(Collected data)
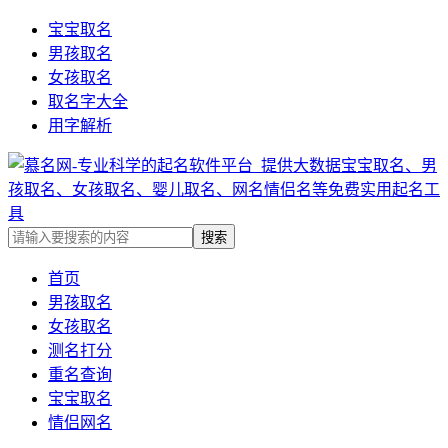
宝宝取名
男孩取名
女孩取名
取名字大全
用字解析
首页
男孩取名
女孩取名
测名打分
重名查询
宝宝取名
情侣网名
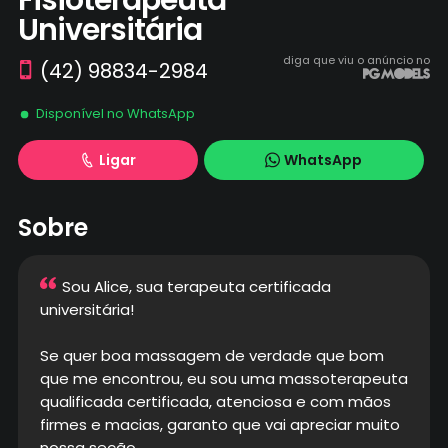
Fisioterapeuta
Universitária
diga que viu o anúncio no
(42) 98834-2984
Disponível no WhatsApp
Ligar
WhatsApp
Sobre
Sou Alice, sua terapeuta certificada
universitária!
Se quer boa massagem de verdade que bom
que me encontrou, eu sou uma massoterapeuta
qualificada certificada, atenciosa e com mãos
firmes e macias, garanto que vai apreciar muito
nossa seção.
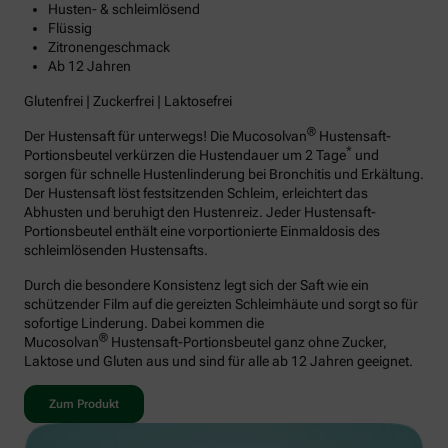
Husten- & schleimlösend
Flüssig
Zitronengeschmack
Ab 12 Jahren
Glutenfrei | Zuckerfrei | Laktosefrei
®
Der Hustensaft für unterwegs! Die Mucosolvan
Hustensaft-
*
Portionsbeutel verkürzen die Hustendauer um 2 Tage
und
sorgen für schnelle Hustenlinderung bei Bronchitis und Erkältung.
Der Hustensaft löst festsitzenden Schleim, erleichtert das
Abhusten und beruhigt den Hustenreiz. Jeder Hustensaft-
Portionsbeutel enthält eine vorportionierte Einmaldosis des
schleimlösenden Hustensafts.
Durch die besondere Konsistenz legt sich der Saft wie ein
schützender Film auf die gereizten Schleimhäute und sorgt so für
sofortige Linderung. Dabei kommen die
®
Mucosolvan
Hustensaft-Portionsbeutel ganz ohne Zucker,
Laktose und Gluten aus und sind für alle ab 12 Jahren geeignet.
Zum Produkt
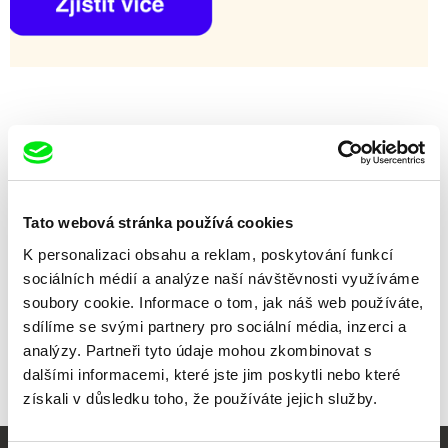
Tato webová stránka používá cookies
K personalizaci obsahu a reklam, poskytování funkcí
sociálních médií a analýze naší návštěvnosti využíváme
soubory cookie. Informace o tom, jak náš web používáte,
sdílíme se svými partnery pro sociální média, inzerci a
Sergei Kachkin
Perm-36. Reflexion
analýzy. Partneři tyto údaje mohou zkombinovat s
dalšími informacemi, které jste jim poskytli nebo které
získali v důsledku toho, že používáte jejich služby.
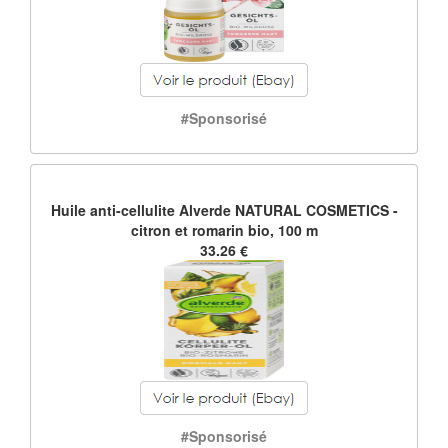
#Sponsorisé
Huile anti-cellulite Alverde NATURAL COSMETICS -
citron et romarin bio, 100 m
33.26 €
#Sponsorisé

_Work to be completed_
What you output must match the data exactly, apart from the pictures, which are left out.

_Reply_
宝宝取名
男孩取名
女孩取名
取名字大全
用字解析
首页
男孩取名
女孩取名
测名打分
重名查询
宝宝取名
情侣网名
Fisioterapeuta
Universitária
diga que viu o anúncio no
(42) 98834-2984
Disponível no WhatsApp
Ligar
WhatsApp
Sobre
Sou Alice, sua terapeuta certificada
universitária!
Se quer boa massagem de verdade que bom
que me encontrou, eu sou uma massoterapeuta
qualificada certificada, atenciosa e com mãos
firmes e macias, garanto que vai apreciar muito
nossa seção.
Husten- & schleimlösend
Flüssig
Zitronengeschmack
Ab 12 Jahren
Glutenfrei | Zuckerfrei | Laktosefrei
®
Der Hustensaft für unterwegs! Die Mucosolvan
Hustensaft-
*
Portionsbeutel verkürzen die Hustendauer um 2 Tage
und
sorgen für schnelle Hustenlinderung bei Bronchitis und Erkältung.
Der Hustensaft löst festsitzenden Schleim, erleichtert das
Abhusten und beruhigt den Hustenreiz. Jeder Hustensaft-
Portionsbeutel enthält eine vorportionierte Einmaldosis des
schleimlösenden Hustensafts.
Durch die besondere Konsistenz legt sich der Saft wie ein
schützender Film auf die gereizten Schleimhäute und sorgt so für
sofortige Linderung. Dabei kommen die
®
Mucosolvan
Hustensaft-Portionsbeutel ganz ohne Zucker,
Laktose und Gluten aus und sind für alle ab 12 Jahren geeignet.
Zum Produkt
Tato webová stránka používá cookies
K personalizaci obsahu a reklam, poskytování funkcí
sociálních médií a analýze naší návštěvnosti využíváme
soubory cookie. Informace o tom, jak náš web používáte,
sdílíme se svými partnery pro sociální média, inzerci a
Sergei Kachkin
Perm-36. Reflexion
analýzy. Partneři tyto údaje mohou zkombinovat s
dalšími informacemi, které jste jim poskytli nebo které
získali v důsledku toho, že používáte jejich služby.
#Sponsorisé
Huile anti-cellulite Alverde NATURAL COSMETICS -
citron et romarin bio, 100 m
33.26 €
#Sponsorisé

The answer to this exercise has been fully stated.